A new study has revealed that only 41 percent of US clinical trials reported their findings to the trial registry within the year time limit mandated by the US Food and Drug Administration Amendment Act (FDAAA) 2017 ‘Final Rule’. The researchers highlight that the worst offenders for late- or non-reporting were US government sponsored trials.
The study in The Lancet indicated that trials with non-industry sponsors (eg, universities and governments) were far more likely to be non-compliant than trials sponsored by industry. Among the 4,209 completed clinical trials studied, 31 percent had not published any trial data at all by the end of the study in September 2019 and the median delay in reporting was 424 days.
The researchers in the study claim that high rates of non-compliance are likely to reflect the lack of enforcement by regulators and are calling for trial sponsors to be held to account by the US Food and Drug Administration (FDA).The 2007 FDAAA was designed to prevent clinical trials going unreported and improve public disclosure about results and treatment options. The regulation requires sponsors of most US-regulated clinical trials to register and report results within 12 months of primary completion, irrespective of whether the results are positive or negative. This was then bolstered by the Final Rule in January 2017, which introduced clearer reporting requirements – including fines of up to $10,000 a day for non-compliance.

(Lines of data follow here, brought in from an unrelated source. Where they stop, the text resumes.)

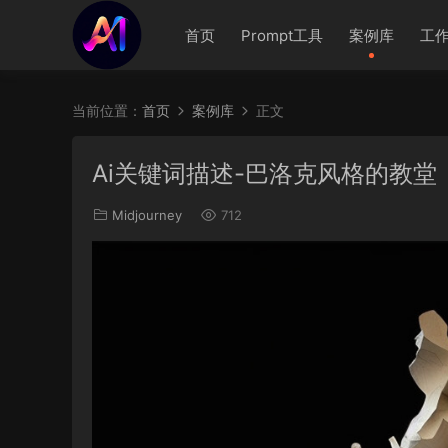
首页
Prompt工具
案例库
工
当前位置：
首页
案例库
正文
Ai关键词描述-巴洛克风格的教堂
Midjourney
712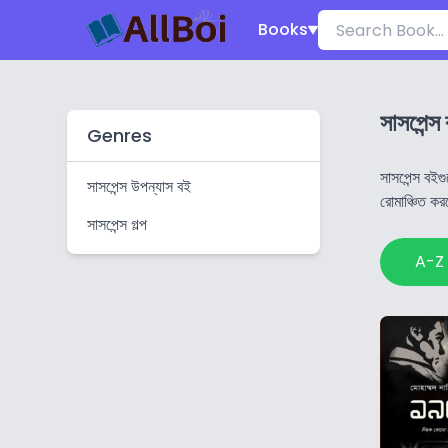
Books
সাসপেন্স
Genres
সাসপেন্স বইগ
সাসপেন্স উপন্যাস বই
রোমাঞ্চিত ক
সাসপেন্স গল্প
A-Z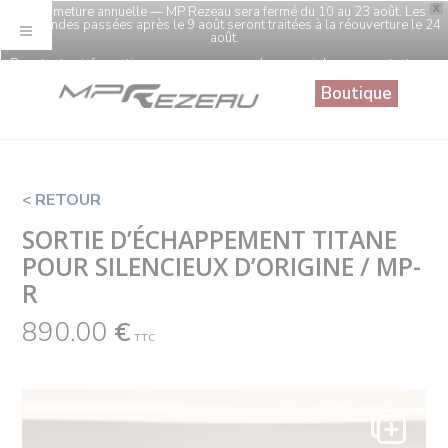
Panneau de gestion des cookies
🔒 Fermeture annuelle — MP Rezeau sera fermé du 10 au 23 août. Les
X
commandes passées après le 9 août seront traitées à la réouverture le 24
août.
Pour toutes informations sur vos commandes, merci de nous contacter au
0246968860
Boutique
< RETOUR
SORTIE D’ÉCHAPPEMENT TITANE
POUR SILENCIEUX D’ORIGINE / MP-
R
890.00
€
TTC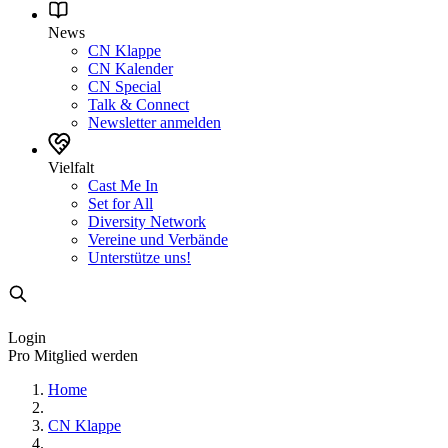
News
CN Klappe
CN Kalender
CN Special
Talk & Connect
Newsletter anmelden
Vielfalt
Cast Me In
Set for All
Diversity Network
Vereine und Verbände
Unterstütze uns!
Login
Pro Mitglied werden
Home
CN Klappe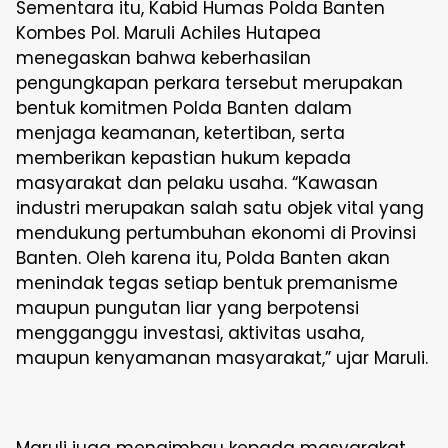
Sementara itu, Kabid Humas Polda Banten
Kombes Pol. Maruli Achiles Hutapea
menegaskan bahwa keberhasilan
pengungkapan perkara tersebut merupakan
bentuk komitmen Polda Banten dalam
menjaga keamanan, ketertiban, serta
memberikan kepastian hukum kepada
masyarakat dan pelaku usaha. “Kawasan
industri merupakan salah satu objek vital yang
mendukung pertumbuhan ekonomi di Provinsi
Banten. Oleh karena itu, Polda Banten akan
menindak tegas setiap bentuk premanisme
maupun pungutan liar yang berpotensi
mengganggu investasi, aktivitas usaha,
maupun kenyamanan masyarakat,” ujar Maruli.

The research found that 50 percent of trials with an industry sponsor complied with the law, whereas 34 percent of non-industry trials and 31 percent of US Government sponsored studies submitted their findings on time. (50 percent vs 34 percent vs 31 percent of trials submitted on time). Better performance was seen in sponsors with experience running large numbers of trials, as 66 percent submitted on time. However, only 21 percent of sponsors with little experience handed their results over within the year. The study authors indicate this is positive as “research experience and robust internal governance processes can contribute to improved performance.”
Further analyses estimated that, had the law been strictly enforced, over $4 billion in fines could have been collected by the end of September 2019.